From: Steven Rostedt <rostedt@goodmis.org>
To: Mel Gorman <mgorman@techsingularity.net>
Cc: Vincent Guittot <vincent.guittot@linaro.org>,
Ingo Molnar <mingo@kernel.org>,
Peter Zijlstra <peterz@infradead.org>,
Juri Lelli <juri.lelli@redhat.com>,
Dietmar Eggemann <dietmar.eggemann@arm.com>,
Ben Segall <bsegall@google.com>,
Valentin Schneider <valentin.schneider@arm.com>,
Phil Auld <pauld@redhat.com>, LKML <linux-kernel@vger.kernel.org>
Subject: Re: [PATCH 05/11] sched/numa: Distinguish between the different task_numa_migrate failure cases
Date: Wed, 12 Feb 2020 09:43:08 -0500 [thread overview]
Message-ID: <20200212094308.04bcf8a2@gandalf.local.home> (raw)
In-Reply-To: <20200212093654.4816-6-mgorman@techsingularity.net>
On Wed, 12 Feb 2020 09:36:48 +0000
Mel Gorman <mgorman@techsingularity.net> wrote:
> sched:sched_stick_numa is meant to fire when a task is unable to migrate
> to the preferred node but from the trace, it's possibile to tell the
> difference between "no CPU found", "migration to idle CPU failed" and
> "tasks could not be swapped". Extend the tracepoint accordingly.
>
> Signed-off-by: Mel Gorman <mgorman@techsingularity.net>
> ---
> include/trace/events/sched.h | 51 +++++++++++++++++++++++++++++++++-----------
> kernel/sched/fair.c | 6 +++---
> 2 files changed, 42 insertions(+), 15 deletions(-)

= Dataset items =
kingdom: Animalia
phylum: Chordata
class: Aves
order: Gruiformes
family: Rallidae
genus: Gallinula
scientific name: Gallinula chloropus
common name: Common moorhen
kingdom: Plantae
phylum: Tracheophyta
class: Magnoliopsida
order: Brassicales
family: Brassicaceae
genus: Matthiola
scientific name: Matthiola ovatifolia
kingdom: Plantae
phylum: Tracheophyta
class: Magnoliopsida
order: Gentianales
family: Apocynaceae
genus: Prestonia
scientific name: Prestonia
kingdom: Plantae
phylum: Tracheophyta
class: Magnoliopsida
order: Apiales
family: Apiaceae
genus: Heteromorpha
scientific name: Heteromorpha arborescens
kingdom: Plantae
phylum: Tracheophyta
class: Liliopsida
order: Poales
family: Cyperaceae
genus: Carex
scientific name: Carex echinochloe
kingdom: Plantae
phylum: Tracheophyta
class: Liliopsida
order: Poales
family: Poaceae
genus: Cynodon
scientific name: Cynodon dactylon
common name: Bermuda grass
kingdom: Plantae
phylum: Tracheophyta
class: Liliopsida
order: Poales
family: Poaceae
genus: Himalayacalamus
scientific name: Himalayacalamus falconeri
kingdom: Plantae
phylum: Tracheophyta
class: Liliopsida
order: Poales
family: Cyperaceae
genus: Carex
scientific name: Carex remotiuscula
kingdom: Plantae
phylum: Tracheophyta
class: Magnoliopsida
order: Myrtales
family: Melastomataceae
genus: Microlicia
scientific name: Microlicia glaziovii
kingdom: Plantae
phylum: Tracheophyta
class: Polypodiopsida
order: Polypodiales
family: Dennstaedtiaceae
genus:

= WHAT THIS EXERCISE ASKS =
[A] In the scheduler patch email, which tracepoint does the quoted patch description say is being extended?
[B] Continue the scheduler patch email from the point after its last line.

= EXERCISE ANSWERS =
[A] sched:sched_stick_numa

[B]
>
> diff --git a/include/trace/events/sched.h b/include/trace/events/sched.h
> index 420e80e56e55..3d07c0af4ab8 100644
> --- a/include/trace/events/sched.h
> +++ b/include/trace/events/sched.h
> @@ -487,7 +487,11 @@ TRACE_EVENT(sched_process_hang,
> );
> #endif /* CONFIG_DETECT_HUNG_TASK */
>
> -DECLARE_EVENT_CLASS(sched_move_task_template,
> +/*
> + * Tracks migration of tasks from one runqueue to another. Can be used to
> + * detect if automatic NUMA balancing is bouncing between nodes
> + */
> +TRACE_EVENT(sched_move_numa,
>
> TP_PROTO(struct task_struct *tsk, int src_cpu, int dst_cpu),
>
> @@ -519,20 +523,43 @@ DECLARE_EVENT_CLASS(sched_move_task_template,
> __entry->dst_cpu, __entry->dst_nid)
> );
>
> -/*
> - * Tracks migration of tasks from one runqueue to another. Can be used to
> - * detect if automatic NUMA balancing is bouncing between nodes
> - */
> -DEFINE_EVENT(sched_move_task_template, sched_move_numa,
> - TP_PROTO(struct task_struct *tsk, int src_cpu, int dst_cpu),
> +TRACE_EVENT(sched_stick_numa,
>
> - TP_ARGS(tsk, src_cpu, dst_cpu)
> -);
> + TP_PROTO(struct task_struct *src_tsk, int src_cpu, struct task_struct *dst_tsk, int dst_cpu),
>
> -DEFINE_EVENT(sched_move_task_template, sched_stick_numa,
> - TP_PROTO(struct task_struct *tsk, int src_cpu, int dst_cpu),
> + TP_ARGS(src_tsk, src_cpu, dst_tsk, dst_cpu),
>
> - TP_ARGS(tsk, src_cpu, dst_cpu)
> + TP_STRUCT__entry(
> + __field( pid_t, src_pid )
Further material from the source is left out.